(Records supplied)

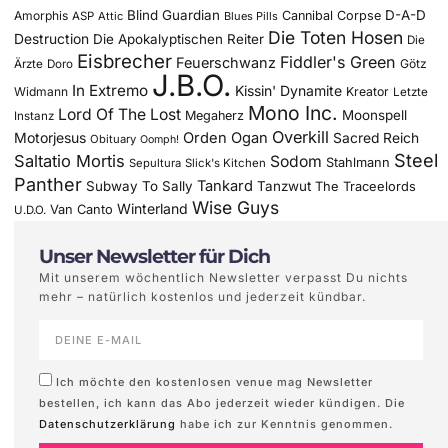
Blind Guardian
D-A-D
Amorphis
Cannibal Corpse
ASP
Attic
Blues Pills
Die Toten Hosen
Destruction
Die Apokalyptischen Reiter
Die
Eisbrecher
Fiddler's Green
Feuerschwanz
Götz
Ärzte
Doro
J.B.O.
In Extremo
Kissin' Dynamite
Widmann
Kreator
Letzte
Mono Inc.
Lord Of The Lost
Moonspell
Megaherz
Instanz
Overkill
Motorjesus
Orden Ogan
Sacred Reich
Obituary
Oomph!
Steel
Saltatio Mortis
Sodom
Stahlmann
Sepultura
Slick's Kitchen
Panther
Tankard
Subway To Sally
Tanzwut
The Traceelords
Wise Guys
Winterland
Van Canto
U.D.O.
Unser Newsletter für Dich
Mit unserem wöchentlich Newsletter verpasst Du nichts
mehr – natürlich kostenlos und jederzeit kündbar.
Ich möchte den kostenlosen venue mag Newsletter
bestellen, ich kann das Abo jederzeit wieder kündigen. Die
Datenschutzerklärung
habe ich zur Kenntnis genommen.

(End Records supplied)
(Records supplied)

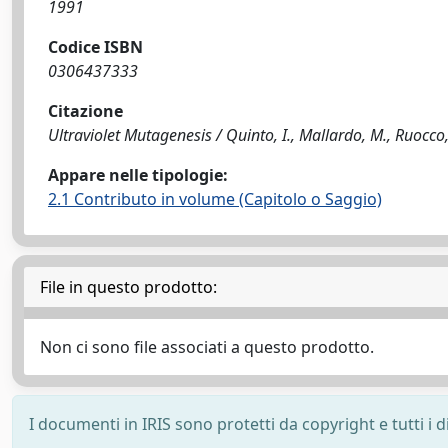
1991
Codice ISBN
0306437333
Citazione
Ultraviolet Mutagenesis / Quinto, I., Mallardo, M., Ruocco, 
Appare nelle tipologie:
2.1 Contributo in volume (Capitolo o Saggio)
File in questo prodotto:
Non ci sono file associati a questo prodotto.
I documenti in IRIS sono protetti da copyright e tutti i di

(End Records supplied)
(Records supplied)

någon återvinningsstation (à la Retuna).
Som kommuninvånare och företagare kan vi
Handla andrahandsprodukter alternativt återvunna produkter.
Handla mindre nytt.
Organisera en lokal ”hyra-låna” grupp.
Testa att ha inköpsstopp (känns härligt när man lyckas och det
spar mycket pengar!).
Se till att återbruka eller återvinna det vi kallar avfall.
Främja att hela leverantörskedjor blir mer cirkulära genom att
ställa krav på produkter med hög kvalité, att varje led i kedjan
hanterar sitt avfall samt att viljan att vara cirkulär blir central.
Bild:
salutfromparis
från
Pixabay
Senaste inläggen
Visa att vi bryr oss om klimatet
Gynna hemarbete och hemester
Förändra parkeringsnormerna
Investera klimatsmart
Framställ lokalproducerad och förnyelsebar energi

(End Records supplied)

# Exercise brief:
Show each line of the material that includes the string "Handla" by copying it.

# Response box:
Handla andrahandsprodukter alternativt återvunna produkter.
Handla mindre nytt.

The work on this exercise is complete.